§ Source text
· · · · ·

P'ninat Mishpat: Too Late to Renew Rental? – part I

(based on ruling 72079 of the Eretz Hemdah-Gazit Rabbinical Courts)

Case: The plaintiff (=pl) rented out his apartment to the defendant (=def), a mother with three older children for a year, ending on Aug. 3, 2012. Def could renew the rental for a second year if she informed pl by May 5, 2012. Not until pl requested at the end of May that she vacate at year’s end, did def write such a request. Earlier in May, def and pl met in the apartment. Def claims that at that time they orally agreed to renew; pl denies this. Pl also claims the right to end the rental because def’s children’s behavior upset all the neighbors and def refused to pay July’s rent up to and including the beit din hearing (early August). Def claimed she had trouble finding rent money because of legal expenses due to pl’s suit. Pl’s claims are: immediate vacation of the property (as most rentals are set by early Aug.); payment of July rent; $3,000 penalty for breach of contract as specified in the contract. [Reuven, who accompanied def to beit din, suggested a compromise, that def would remain for an additional four months. Pl accepted it; def did not.]

 

Ruling: There are two possible tracks to justify pl ending def’s rental before a full two years: lack of proper renewal; breach of contract.

· · · · ·

Saved data entries
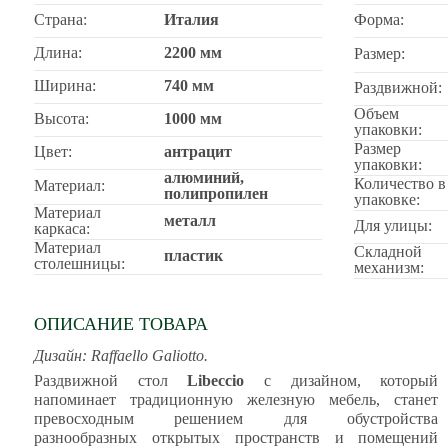
Страна:
Италия
Форма:
Длина:
2200 мм
Размер:
Ширина:
740 мм
Раздвижной:
Объем
Высота:
1000 мм
упаковки:
Размер
Цвет:
антрацит
упаковки:
алюминий,
Количество в
Материал:
полипропилен
упаковке:
Материал
металл
Для улицы:
каркаса:
Материал
Складной
пластик
столешницы:
механизм:
ОПИСАНИЕ ТОВАРА
Дизайн: Raffaello Galiotto.
Раздвижной стол
Libeccio
с дизайном, который
напоминает традиционную железную мебель, станет
превосходным решением для обустройства
разнообразных открытых пространств и помещений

· · · · ·

§ Task 1
Translate this sentence from the rental case summary into Spanish: "Def could renew the rental for a second year if she informed pl by May 5, 2012."
§ Task 2
Using the rental case summary, explain in one to three sentences why pl asks for immediate vacation of the property.
§ Task 3
Carry the rental case summary forward from its last sentence.
The saved data entries aren't needed for any of this.

§ Expected output 1
Def podía renovar el alquiler por un segundo año si le informaba a pl a más tardar el 5 de mayo de 2012.

§ Expected output 2
Pl wants the apartment vacated right away because most rentals are set by early August.

§ Expected output 3
Regarding renewal of the rental, the contract requires it to be done in writing. The usual logic is that claims of oral agreement are hard to disprove. Therefore, the burden of proof of agreement is on def. Significant circumstantial evidence also points in that direction. All agree that there was a meeting in May. Pl’s characterization is that he waited until the time of renewal passed because he wanted to end the rental due to complaints. This fits with accounts and evidence presented. Def’s claim of a pleasant meeting to confirm renewal is contradicted by her own complaint (elsewhere in her presentation) that the meeting was preceded by an SMS by pl to her with a threatening tone.

On the other hand, the reason for the demand for prior notification of renewal is not usually intended to catch the renter in neglecting to renew, but to give the landlord opportunity to plan. Therefore, there is tension between fulfillment of the contract’s written word (which supports pl) and the apparent logic behind it.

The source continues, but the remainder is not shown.